Only the State has authority to take the life, liberty, or property of the individual. The purpose of the Due Process Clause is to ensure that the exercise of this power is consistent with what are considered civilized methods.

(2) In cases of dismissal under Art. 282, the purpose for the requirement of notice and hearing is not to comply with Due Process Clause of the Constitution. Here the employee is not faced with an aspect of the adversary system. The purpose for requiring a 30-day written notice before an employee is laid off is not to afford him an opportunity to be heard on any charge against him, for there is none. The purpose rather is to give him time to prepare for the eventual loss of his job and the DOLE an opportunity to determine whether economic causes do exist justifying the termination of his employment.

(3) The employer cannot really be expected to be entirely an impartial judge of his own cause. This is also the case in termination of employment for a just cause under Art. 282 (i.e., serious misconduct or willful disobedience by the employee of the lawful orders of the employer, gross and habitual neglect of duties, fraud or willful breach of trust of the employer, commission of crime against the employer or the latter’s immediate family or duly authorized representatives, or other analogous cases).

With respect to Art. 283 of the Labor Code, the employer’s failure to comply with the notice requirement does not constitute a denial of due process but a mere failure to observe a procedure for the termination of employment which makes the termination of employment merely ineffectual.

Thus, only if the termination of employment is not for any of the causes provided by law is it illegal and, therefore, the employee should be reinstated and paid backwages.

In case of termination due to the installation of labor-saving devices or redundancy, the worker affected thereby shall be entitled to a separation pay equivalent to at least his one (1) month pay or to at least one month for every year of service, whichever is higher.

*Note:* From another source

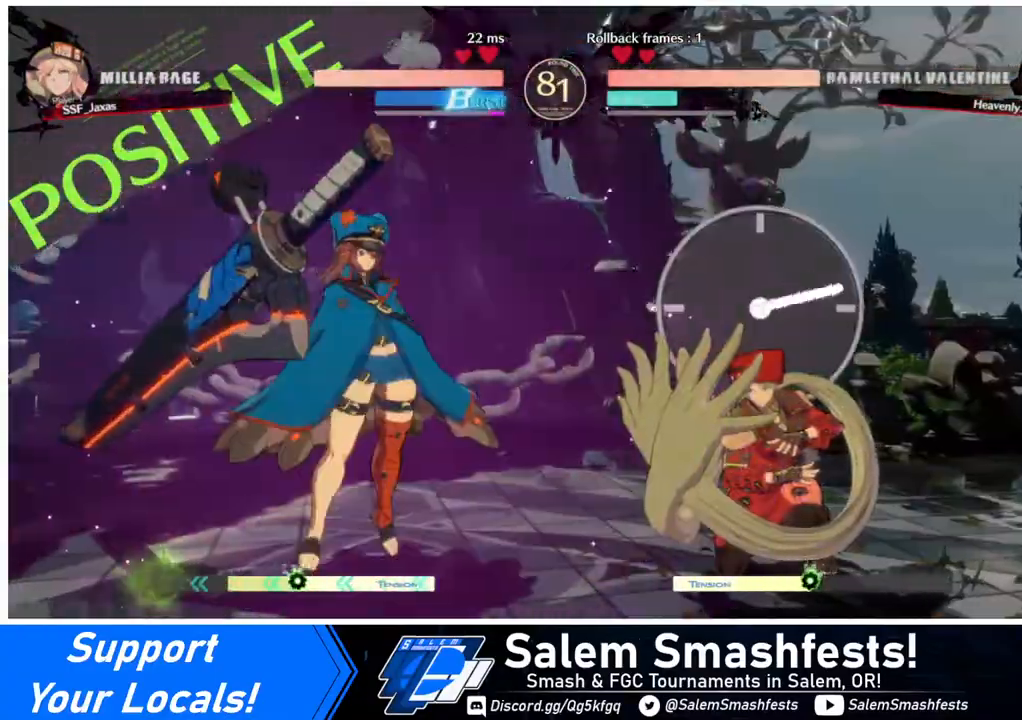
{"buttons": ["DPAD_DOWN", "DPAD_RIGHT"], "events": [[80, "DPAD_RIGHT", "up"], [160, "L1", "down"], [200, "L1", "up"], [240, "DPAD_DOWN", "down"], [240, "DPAD_RIGHT", "down"]]}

In case of retrenchment to prevent losses and in cases of closures or cessation of operations of establishment or undertaking not due to serious business losses or financial reverses, the separation pay shall be equivalent to one (1) month pay or at least one-half (1/2) month pay for every year of service, whichever is higher. A fraction of at least six months shall be considered one (1) whole year.

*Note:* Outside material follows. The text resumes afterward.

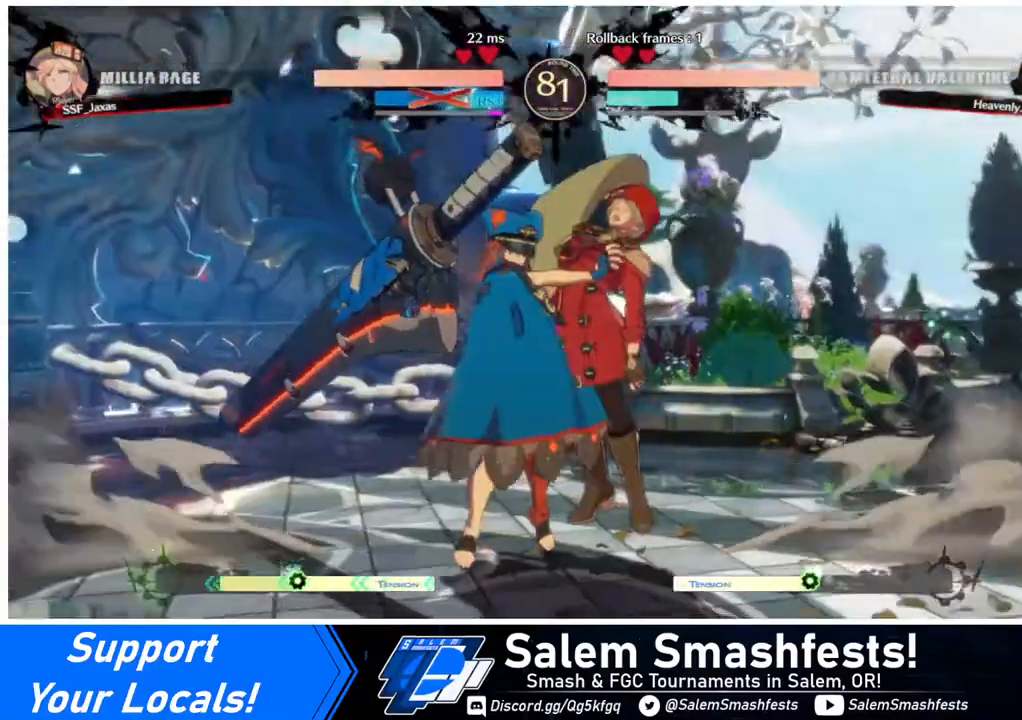
{"buttons": ["DPAD_RIGHT"], "events": [[440, "DPAD_DOWN", "up"]]}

if in proceedings for reinstatement under Art. 283, it is shown that the termination of employment was due to an authorized cause, then the employee concerned should not be ordered reinstated even though there is failure to comply with the 30-day notice requirement. Instead, he must be granted separation pay in accordance with Art. 283

If the employee’s separation is without cause, instead of being given separation pay, he should be reinstated. In either case, whether he is reinstated or only granted separation pay, he should be paid full backwages if he has been laid off without written notice at least 30 days in advance.

On the other hand, with respect to dismissals for cause under Art. 282, if it is shown that the employee was dismissed for any of the just causes mentioned in said Art 282, then, in accordance with that article, he should not be reinstated. However, he must be paid backwages from the time his employment was terminated until it is determined that the termination of employment is for a just cause because the failure to hear him before he is dismissed renders the termination of his employment without legal effect.

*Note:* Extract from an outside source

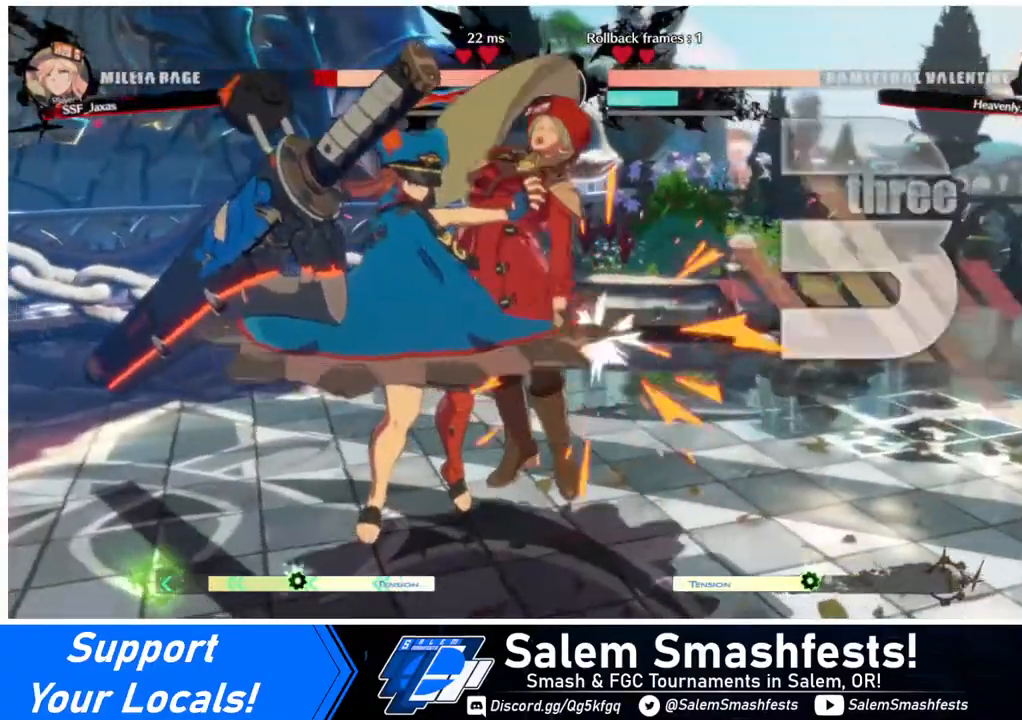
{"buttons": ["DPAD_RIGHT"], "events": []}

Petitioner was given a notice of termination on October 11, 1991 and on the same day, his services were terminated.  Art. 283 also provides that to terminate the employment of an employee for any of the authorized causes the employer must serve “a written notice on the workers and the Department of Labor and Employment at least one (1) month before the intended date thereof.”

It is now settled that where the dismissal of one employee is in fact for a just and valid cause and is so proven to be but he is not accorded his right to due process, i.e., he was not furnished the twin requirements of notice and opportunity to be heard, the dismissal shall be upheld but the employer must be sanctioned for non-compliance with the requirements of, or for failure to observe, due process.”